An adoptee I respect wrote – I have recently been reminded of the importance to distinguish adoption from the industry and criminal practices that have confused and conflated the two. To regain clarity, it does start with recognizing this distinction between adoption and the industry.
He continues – The challenge comes when we start dismantling the way modern adoption works. The very definition states “the fact or act of legally taking someone else’s child and raising it as your own.” This definition does not identify orphaned child, falsifying birth records, coercive tactics of separating the child from their origins, baby farming, child harvesting, colonization, cultural eradication, and war crimes, leaving it conveniently vague as “legally taking” which all the above has been identified as adoption.
Domestically, foster care is used as a means to adopt, where states have been incentivized to remove children and terminate parental rights which makes them eligible for adoption. Again, this is due to the industry and practices of recruitment, supply and demand, and sustainability of a waning human market.
The majority of laws and policies are focused on making these practices more streamlined and ethical. Curious why this is an issue when it comes to child protection and child welfare, especially since it has been well documented for generations. Books like The Child Catchers, The Girls Who Went Away, American Baby, Relinquished among others have brought up adoption as an industry in great detail.

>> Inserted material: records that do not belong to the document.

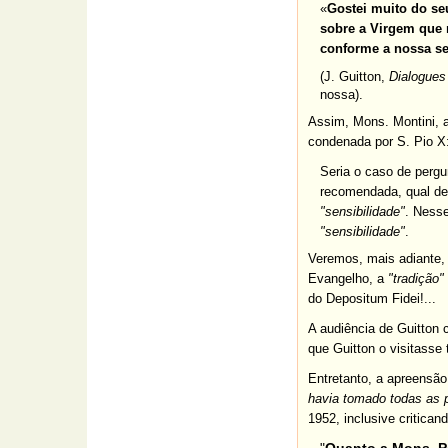
«
Gostei muito do seu
sobre a Virgem que 
conforme a nossa se
(J. Guitton,
Dialogues
nossa).
Assim, Mons. Montini, 
condenada por S. Pio X
Seria o caso de pergu
recomendada, qual del
"sensibilidade"
. Nesse
"sensibilidade"
.
Veremos, mais adiante, 
Evangelho, a
"tradição"
do Depositum Fidei!...
A audiência de Guitton c
que Guitton o visitasse
Entretanto, a apreensão
havia tomado todas as p
1952, inclusive critica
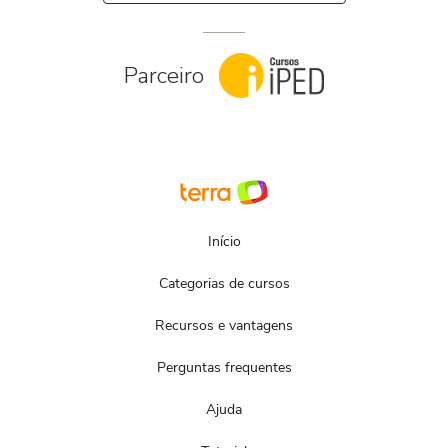
Parceiro
Início
Categorias de cursos
Recursos e vantagens
Perguntas frequentes
Ajuda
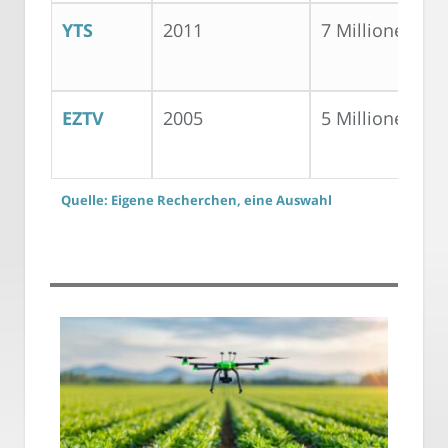
YTS
2011
7 Millionen
EZTV
2005
5 Millionen
Quelle: Eigene Recherchen, eine Auswahl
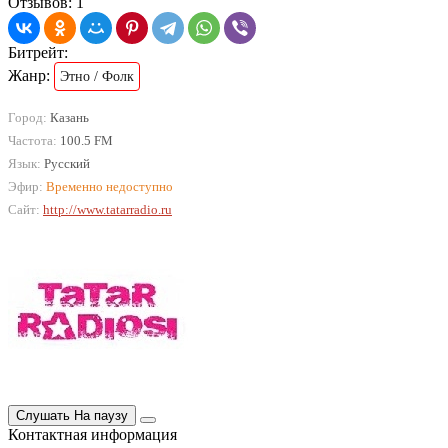
Отзывов: 1
Битрейт:
Жанр:
Этно / Фолк
Город:
Казань
Частота:
100.5 FM
Язык:
Русский
Эфир:
Временно недоступно
Сайт:
http://www.tatarradio.ru
Слушать
На паузу
Контактная информация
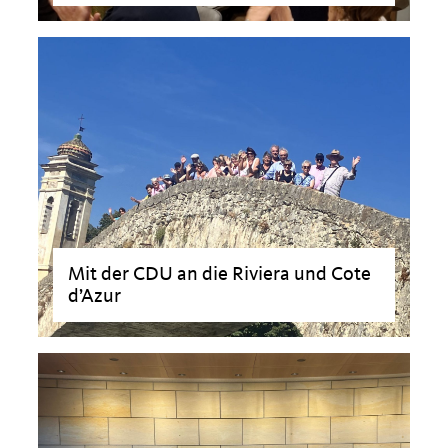
>
Mit der CDU an die Riviera und Cote
d’Azur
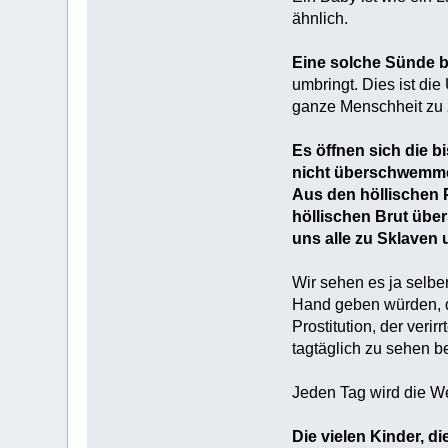
ähnlich.
Eine solche Sünde be
umbringt. Dies ist d
ganze Menschheit zu z
Es öffnen sich die b
nicht überschwemm
Aus den höllischen 
höllischen Brut übe
uns alle zu Sklaven 
Wir sehen es ja selber
Hand geben würden, d
Prostitution, der veri
tagtäglich zu sehen 
Jeden Tag wird die We
Die vielen Kinder, di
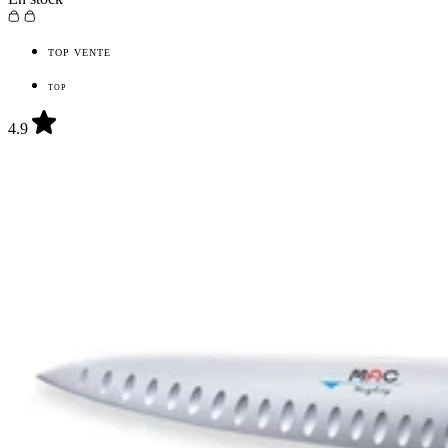
TOP VENTE
TOP
4.9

The problem that remains is how the US continues to be a stronghold for the industry. Those in leadership positions have used pro-industry propaganda: “adoption is an option” and “best interest of the child because it gives them a better life” – continuing to conflate adoption with the industry and its criminal practices.
I have been saying that we need to call it for what it really is… only then can we begin to offer solutions. The first step to problem solving is identifying the problem. To your point, adoption is not the problem, it’s how adoptions are being conducted. Removing children from living parents and relatives through force, threat of force, abduction, kidnapping, coercion, deception, falsifying documents, transporting and “rehoming” and exploitation for profit are all elements of another term: trafficking. Sadly, the vast majority simply refuse to acknowledge this despite the overwhelming evidence. Even with admitting the truth, people argue “but not all adoptions are trafficking” – but we’re no longer talking about adoptions at this point are we?
I want also to share this from a kinship adoptive parent – I feel like a lot of this comes from our consumer mentality (as a nation). Because we’re such capitalists, we think that money is what makes one home better than another. Instead of supporting mothers who are struggling, we often perpetuate the lie that their child will be better with someone who can afford to give them more. So little of the industry centers around children and what’s best for them. Over and over, studies show that mom/family is best whenever possible, but our foster and adoption system don’t follow science.
The adoptee above responded to this with – children (born and unborn) are the focus of the industry as the products/commodities it’s selling. The propaganda diverts attention from this crime by focusing on the buyers and making it into a human rights issue of reproductive rights.